Frowning, Iruka considered a teaching post at the Academy for the umpteenth time. He’d already thought about it before taking the jōnin test. He’d turned the topic over extensively, spent sleepless nights pondering whether he should stay on active duty or retire after his short-lived career as an active chūnin. Every time, he’d come to the same conclusion. He came to it now as well. 

“How is killing on active duty any better than training children to kill?” he asked. It was the same question he’d been asking himself for a long time, up to the point when he’d realised it was actually rhetorical.

Hiruzen smiled, maybe the first real smile in this entire visit so far. It held a measure of sadness, but in Hiruzen’s eyes there was that sly glint which hinted at hidden agendas and fighting dirty that Iruka had become aware of when he’d been roped into those meetings with him many years ago. The Third had seen Iruka’s potential, and seen how he’d been squandering it. He hadn’t seen Iruka as a grieving child, rather as an asset to be set straight, and so he’d leashed Iruka in. 

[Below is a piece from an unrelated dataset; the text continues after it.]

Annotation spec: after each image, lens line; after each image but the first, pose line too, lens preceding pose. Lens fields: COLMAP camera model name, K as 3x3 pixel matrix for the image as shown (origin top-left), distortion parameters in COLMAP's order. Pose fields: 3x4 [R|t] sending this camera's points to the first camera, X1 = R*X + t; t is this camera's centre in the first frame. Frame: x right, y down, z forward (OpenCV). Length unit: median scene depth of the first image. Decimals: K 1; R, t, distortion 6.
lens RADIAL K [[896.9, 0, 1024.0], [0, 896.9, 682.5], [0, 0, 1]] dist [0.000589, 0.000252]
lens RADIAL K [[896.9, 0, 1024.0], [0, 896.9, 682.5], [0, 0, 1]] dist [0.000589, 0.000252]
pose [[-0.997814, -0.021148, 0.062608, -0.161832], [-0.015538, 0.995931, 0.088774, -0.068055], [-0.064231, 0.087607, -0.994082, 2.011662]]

“I see you’ve come to the crux of the issue,” Hiruzen chuckled. “They are both necessary tasks. Which one you are suited to does not make much of a difference. For some it is easier to take matters into their own hands. For some, to support the village from the inside. But your dilemma isn’t being afraid or incapable of close combat, is it?” 

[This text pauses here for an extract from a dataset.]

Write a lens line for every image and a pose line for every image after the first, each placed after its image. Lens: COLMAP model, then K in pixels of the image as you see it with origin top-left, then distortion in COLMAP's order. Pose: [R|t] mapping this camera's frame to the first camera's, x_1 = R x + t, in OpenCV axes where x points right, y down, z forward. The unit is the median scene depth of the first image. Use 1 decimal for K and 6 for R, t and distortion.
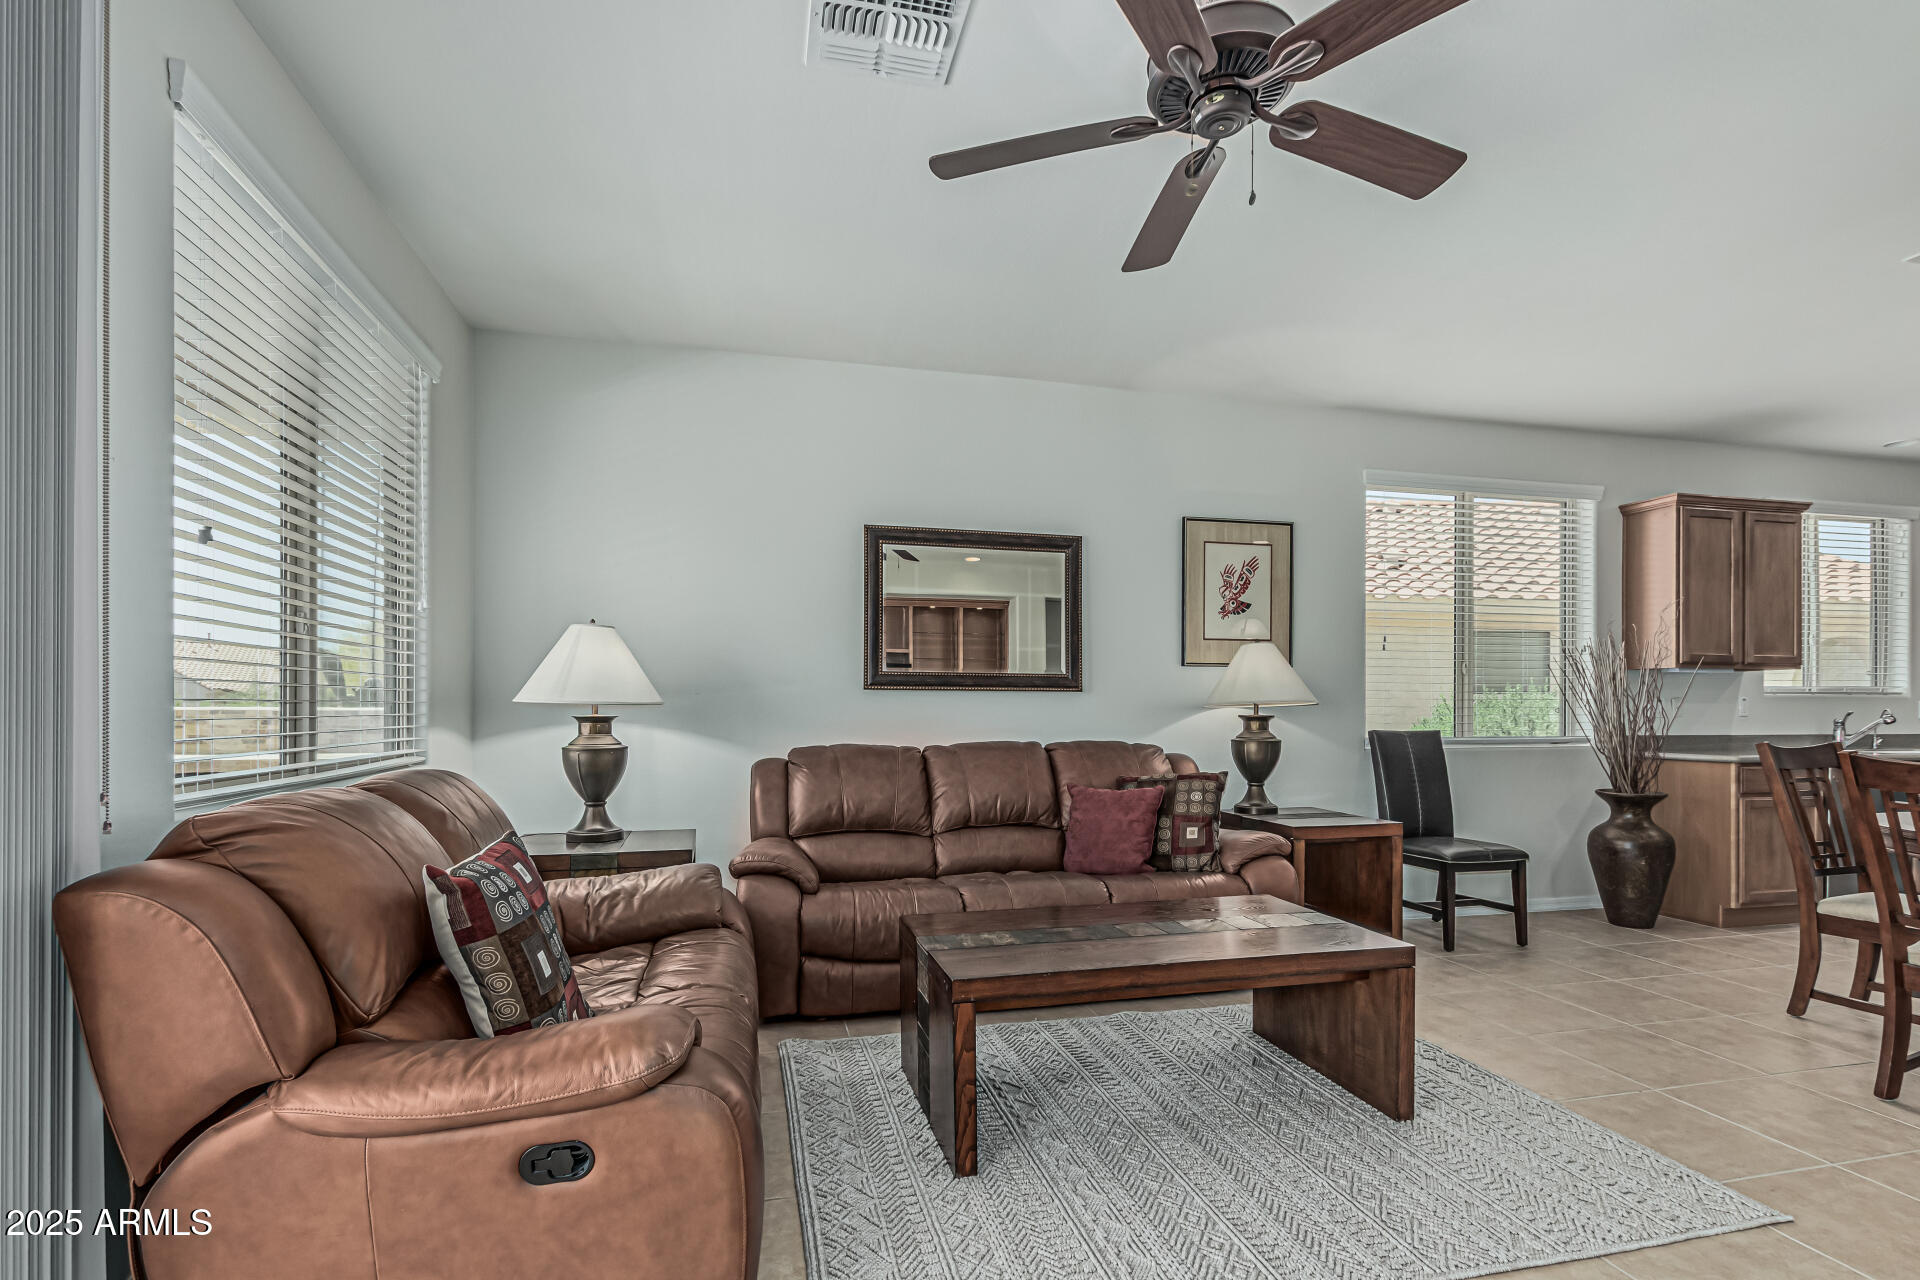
lens RADIAL K [[893.9, 0, 991.5], [0, 893.9, 706.3], [0, 0, 1]] dist [0.004240, -0.001664]
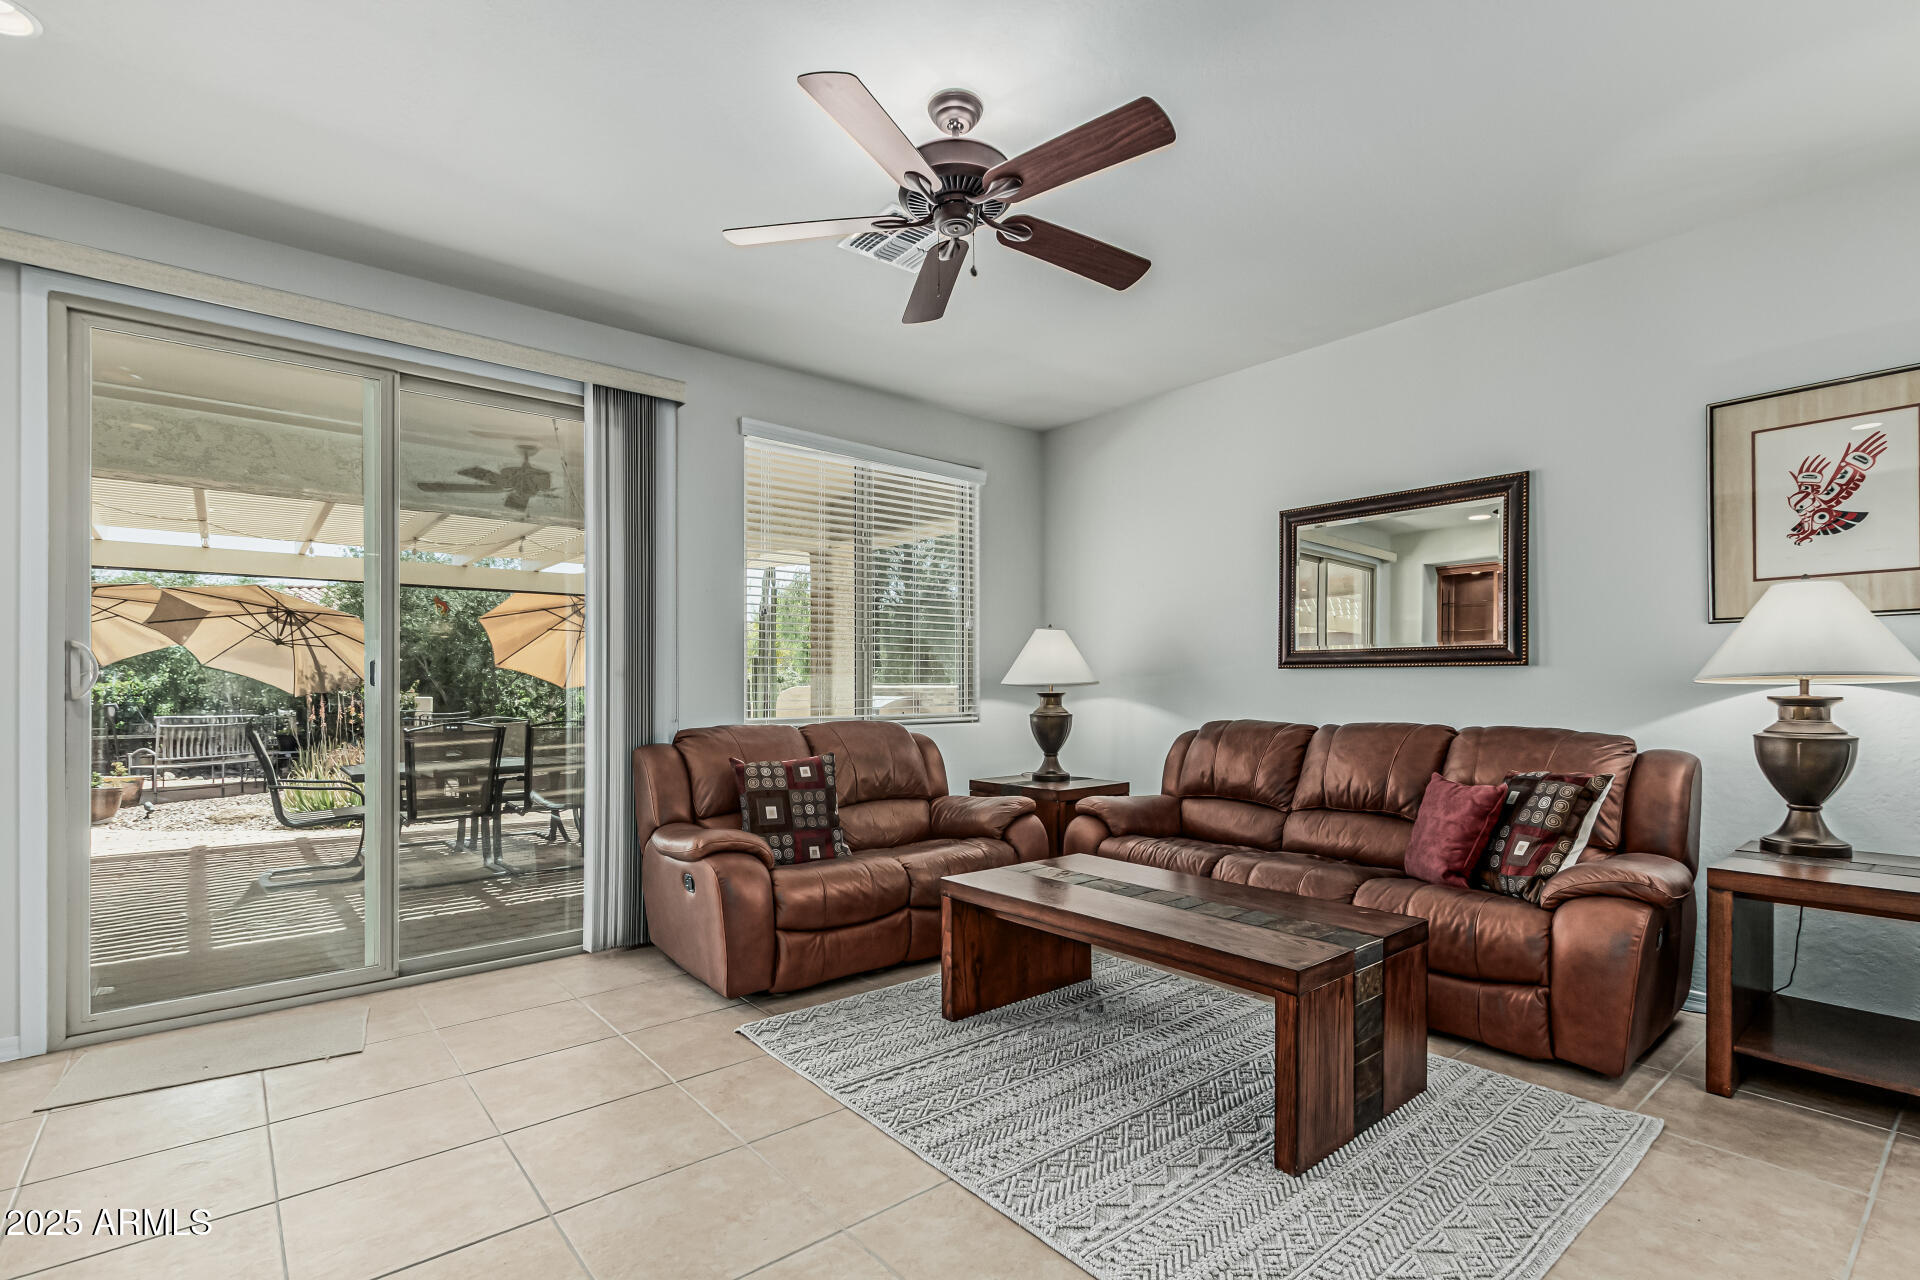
lens RADIAL K [[893.9, 0, 966.3], [0, 893.9, 683.8], [0, 0, 1]] dist [0.004240, -0.001664]
pose [[0.434844, -0.004504, -0.900495, 0.636767], [0.004365, 0.999986, -0.002893, 0.000460], [0.900495, -0.002673, 0.434857, 0.210645]]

The fact was, however, that Iruka had gained more than just a sense of duty from those visits. Hiruzen was sly, but Iruka matched him well, and so he’d let himself be honed to sharpness, because he knew the Hokage was offering something in return. Iruka had gained understanding the likes of which he hadn’t had from anyone before — he’d been too young for it before his parents died — and he’d welcomed that warmth with open arms, choosing to ignore the real reason behind it. In the shinobi world, the only certainty was death. Anything else you had to be thankful for.

Iruka smiled back. “You know me well, Hokage-sama. No, the problem is not that I feel incapable of the action. It does get easier with time.” He paused, wondering whether saying what he was about to say would get him executed for treason or not. In the end, he decided to push. “I just didn’t know whether it was worth it.”

“Ah,” the Hokage said, his expression unchanged. “And do you know now?”

“I do,” Iruka answered. He did not elaborate, but he felt it in his heart.

He could not live in denial. As long as the hidden villages existed and he was alive, turning a blind eye to the machinations going on in and between them was cowardice. Turning a blind eye — by working at the Academy, or simply choosing not to take missions anymore — would mean other lives lost that Iruka could have had a hand in saving. It wasn’t that Iruka overestimated his value. His type of work, though — search, capture, contain, destroy — it was highly specific. They were eager to have him on the team, as a secure or unsteady barrier seal was often the difference between life or death. 

So he’d work. Even if it ruined him, or maybe simply changed him. He was fine with that. Not for Konoha, but for its people, and for the future.

“I see the Will of Fire burning in your eyes, Iruka,” Hiruzen said, serious now. “Do not let this loss dissuade you. Let it be a learning lesson.”

Iruka did. He learned, and lived on.